Some Quotes from Archbishop Whately:-
“Happiness is no laughing matter”.
“What is the female of a mail coach? …A miscarriage”
“To a lady: “Madam, what is the difference between you and me? ….I can’t conceive”
from Eccentric Bishop Richard Whately of Redesdale -by Bryan McMahon ISBN 0-9549865-0-4
Castor and Pollux.
Next time that you are around deVesci Terrace, look up to roof level. There you will see life-size statues of Castor and Pollux (right), known in Greek mythology as the sons of Zeus, and in Roman mythology as twins who shared the same mother but different fathers, so that Castor was mortal, but Pollux was immortal. Castor and Pollux feature on the coat of arms of the DeVesci family, who were landlords of this area.
DeVesci was the title name, but he family name was Vesey, and some members of the family held the title Baron Knapton. Thus many of the roads in the area owe their names to the same family, deVesci, Vesey, and Knapton.
Lambert Puppet Theatre
Located in Clifton Lane, 100 metres from the centre of the village, the Lambert Puppet Theatre is the only purpose-built puppet theatre in Ireland. In the 1960s, 70s, and early 80s, Eugene Lamberts puppets were a mainstay of children’s programming on RTE. Earlier, Eugene had done ventriloquism with his character Finnegan. In 1972, the Lambert family established the theatre in their own back garden. After Eugene Lambert, the theatre was run by his son, Liam.
On August 28, 2015, it was badly damaged in an arson attack, which caused damage with a cost in excess of €150,000. On 13 November 2015, the theatre re-opened to the public with re-built puppets, for the Christmas performance of Aladdin, however this re-opening was not to last, and it closed permanently in 2018.
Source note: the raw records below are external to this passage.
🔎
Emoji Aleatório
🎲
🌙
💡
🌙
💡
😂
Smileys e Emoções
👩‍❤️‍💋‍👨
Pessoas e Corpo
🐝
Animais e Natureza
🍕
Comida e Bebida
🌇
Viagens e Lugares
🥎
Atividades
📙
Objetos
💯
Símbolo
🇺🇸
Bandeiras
Radio Waves and the first sports commentary on radio
George F Fitzgerald (1851-1901), TCD physics professor was the first to suggest that an oscillating current in suitable circumstances would produce radio waves. His work, together with that of Maxwell and Hertz, laid the groundwork for Marconi’s wireless telegraphy. In 1898, in a collaboration between Marconi and Fitzgerald, the first sports commentary on radio took place at the Dun Laoghaire Regatta. His writings on the speed of light pre-date Einstein, and he attempted to fly a glider in TCD sports ground. He spent much of his youth in Monkstown, and his father was rector at Kill o the Grange. The Fitzgerald Crater on the Moon is named after him. It is 110km in diameter, with some sub-craters. Unfortunately, it is on the far side of the moon, never seen from earth, and only visible from satellites.